研究課題
基盤研究(A)
破骨細胞の定義は「骨を壊す細胞」である。教科書的には、この細胞には「良い働き」と「悪い働き」があり、良い働きとしては、これが古い骨を吸収することで骨芽細胞による骨新生を促し、恒常的なリモデリングが維持されることが挙げられ、一方で関節リウマチなどではこの細胞が働きすぎることで骨が破壊されるという悪い働きがあるとされてきた。しかし、本研究者は両者が顕著に異なることに気がつき、より本質的に異なるものではないかという仮説を立てた。本研究ではこの仮説の下に、「悪玉」破骨細胞のみを特異的に同定し、これを徹底的に抑制する新しい治療法開発を行う。

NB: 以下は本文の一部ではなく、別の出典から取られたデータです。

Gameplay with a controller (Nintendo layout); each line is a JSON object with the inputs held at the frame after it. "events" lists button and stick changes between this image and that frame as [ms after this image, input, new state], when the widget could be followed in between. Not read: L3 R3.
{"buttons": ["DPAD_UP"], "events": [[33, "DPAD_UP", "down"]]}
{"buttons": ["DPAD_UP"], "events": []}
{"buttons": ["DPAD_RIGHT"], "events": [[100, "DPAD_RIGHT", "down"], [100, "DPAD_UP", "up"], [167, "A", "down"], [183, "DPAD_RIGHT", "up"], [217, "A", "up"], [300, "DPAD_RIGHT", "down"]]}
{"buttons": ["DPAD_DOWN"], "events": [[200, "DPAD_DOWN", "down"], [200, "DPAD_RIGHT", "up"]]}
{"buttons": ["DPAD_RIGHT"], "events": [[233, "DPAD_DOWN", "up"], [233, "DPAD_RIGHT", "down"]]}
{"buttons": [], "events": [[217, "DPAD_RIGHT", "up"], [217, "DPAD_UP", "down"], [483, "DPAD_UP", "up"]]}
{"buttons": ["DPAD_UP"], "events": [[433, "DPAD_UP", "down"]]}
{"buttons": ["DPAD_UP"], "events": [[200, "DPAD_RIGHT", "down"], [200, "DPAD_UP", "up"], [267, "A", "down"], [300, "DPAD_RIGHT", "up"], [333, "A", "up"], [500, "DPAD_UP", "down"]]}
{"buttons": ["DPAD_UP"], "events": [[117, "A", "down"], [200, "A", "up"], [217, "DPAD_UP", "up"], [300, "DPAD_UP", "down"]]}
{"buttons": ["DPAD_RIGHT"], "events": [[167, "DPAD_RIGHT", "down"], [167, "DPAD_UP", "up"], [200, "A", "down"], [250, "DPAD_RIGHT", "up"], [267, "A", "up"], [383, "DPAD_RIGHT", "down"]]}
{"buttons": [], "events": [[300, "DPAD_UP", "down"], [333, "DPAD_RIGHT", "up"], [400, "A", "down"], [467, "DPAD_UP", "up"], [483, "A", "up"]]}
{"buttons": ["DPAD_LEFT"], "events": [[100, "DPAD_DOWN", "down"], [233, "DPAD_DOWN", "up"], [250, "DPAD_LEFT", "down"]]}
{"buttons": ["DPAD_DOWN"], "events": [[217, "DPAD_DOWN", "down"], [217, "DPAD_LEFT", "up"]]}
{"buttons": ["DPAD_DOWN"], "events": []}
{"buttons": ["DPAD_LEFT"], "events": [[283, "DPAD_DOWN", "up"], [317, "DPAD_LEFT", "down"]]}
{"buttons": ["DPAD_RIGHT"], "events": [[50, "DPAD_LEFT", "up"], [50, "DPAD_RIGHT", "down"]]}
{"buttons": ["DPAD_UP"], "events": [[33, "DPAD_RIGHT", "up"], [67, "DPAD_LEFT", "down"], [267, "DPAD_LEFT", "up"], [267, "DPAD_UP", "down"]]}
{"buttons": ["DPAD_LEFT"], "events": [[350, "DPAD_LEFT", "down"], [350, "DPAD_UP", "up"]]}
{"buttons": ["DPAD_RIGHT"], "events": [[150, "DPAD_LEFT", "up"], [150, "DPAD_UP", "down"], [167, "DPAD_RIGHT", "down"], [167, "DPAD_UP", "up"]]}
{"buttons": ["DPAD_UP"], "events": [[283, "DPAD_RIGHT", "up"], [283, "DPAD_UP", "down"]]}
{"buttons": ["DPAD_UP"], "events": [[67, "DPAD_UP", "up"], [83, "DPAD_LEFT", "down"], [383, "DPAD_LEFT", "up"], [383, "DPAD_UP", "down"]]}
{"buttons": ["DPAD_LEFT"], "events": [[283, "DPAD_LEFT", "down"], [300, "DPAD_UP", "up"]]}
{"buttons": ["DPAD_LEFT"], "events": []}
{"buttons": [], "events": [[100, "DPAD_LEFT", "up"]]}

正常の骨代謝ではなく、関節炎などでの病的骨破壊を担う、炎症性「悪玉」破骨細胞(inflammatory osteoclast: iOC)とその前駆細胞(iOCP)の同定を目指す本研究では、当該年度においてiOCPの標識リポーターの作成や、それをin vivo内で観察するためにiOCPの分化誘導のためのニッチ環境のリポーター系の作出を行ってきた。またiOCPの分化誘導を制御する分子機構の解明についてもシングルセル解析をはじめとした解析に向けて準備を進めてきた。これらについてはいずれもまだ着手したばかりの段階であり,様々なツールの準備や予備的解析が得られた段階であり、まだ公表できる段階の確固とした成果としては得られていないが、いずれの成果も本研究提案をさらに発展させた形として遂行を計画している、基盤研究Sに速やかに移行されている。一方で、本計画段階からすでに予備的に見出していたiOCPの細胞実体,およびその分化制御に重要な役割を担う転写因子FoxM1の機能については、当該研究期間に追加の解析を行うことにより、学術論文として採択されることになった。本研究成果は今後のFoxM1などのiOCP特異的分子を標的とした新たな創薬研究に向けての重要な基礎的知見となっている。
令和元年度が最終年度であるため、記入しない。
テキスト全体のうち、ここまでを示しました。